There won't be any phosphate in the vinegar so you don't need to worry about that.

To drop the pH without having anything go too goofy you essentially need sulfate to be added. Either as straight sulfuric acid or more typically things like pH down which is sodium hydrogen sulfate (NaHSO4) (but read the ingredients on the bottle carefully. Some of them have phosphate salts or other things in there too. Those won't be good to use).

samir
Sun Aug 26, 2007, 09:37 AM
bacteria bloom, cloudy water.

Ben
Sun Aug 26, 2007, 09:55 AM
hydrochloric acid works (spelling?)

If i remember correctly 1ml to 200 litres of water will lower water from 7.4 to 6.4.

I have to double check my notes though..

samir
Sun Aug 26, 2007, 11:07 AM
HCl is the most cost effective, best to test water in a barrel for a few days, if your water is very soft like mine you will require a very tiny dose. be careful with conc HCl.
Xtreme has got a liquid (finally) ph down that contains dilute H2SO4, 4.8% I think.

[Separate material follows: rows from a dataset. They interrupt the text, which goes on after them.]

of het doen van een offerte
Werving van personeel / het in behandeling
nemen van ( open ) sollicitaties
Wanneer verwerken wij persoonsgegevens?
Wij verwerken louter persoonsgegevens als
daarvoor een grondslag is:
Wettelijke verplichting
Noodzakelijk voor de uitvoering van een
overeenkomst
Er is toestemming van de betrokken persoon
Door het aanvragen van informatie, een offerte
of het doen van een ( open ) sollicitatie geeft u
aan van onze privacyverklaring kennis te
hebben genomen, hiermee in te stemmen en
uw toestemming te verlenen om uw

One bottle could last you a year with a single tank.

fishgeek
Sun Aug 26, 2007, 11:09 AM
i wouldnt use sulphuric acid, sulphates are not great fro fish

better to use hydrochloric acid if wonting to add H+ ions to lower pH

and much better to do this in a bucket of water with no fish, pH will drop then rise , so leave it to settle and measure before assesing what level of acid you may require, obvously will be dependant on buffers/kH in your source water

if very little buffer than natural acids tannic/fulvic/hummic of peat will be safer and sufficent

andrew

ozarowana
Tue Aug 28, 2007, 08:25 AM
IMO I would only play with pH if you have a digital pH meter.

Brisbane water shouldn't be that hard. I think it has a general hardness of about 120ppm which is moderately soft. Your fish should be fine at a pH of 7.8.

My water on the northside is a bit different to the majority of brisbane. It has a pH of 8.5 and contains nitrite.

I've found that if you adjust with HCl to the desired pH, the nitrification process will crash your tank pH after a couple of days. This depends on bioload etc but should be ok if you change water daily.

You want to add less HCl and leave some buffering capacity. The pH will drift down slower and you can bring it back up slightly with the next water change.

As a guideline I use to add 40mL pool HCl to 220L and that changed pH from 8.5 to about 7.1, but this crashed once in a tank situation.

I now add 20mL to 220L. It doesn't change the pH much in the barrel, but in the tanks the pH sits around 6.5 to 7.0 depending on when I last changed the water.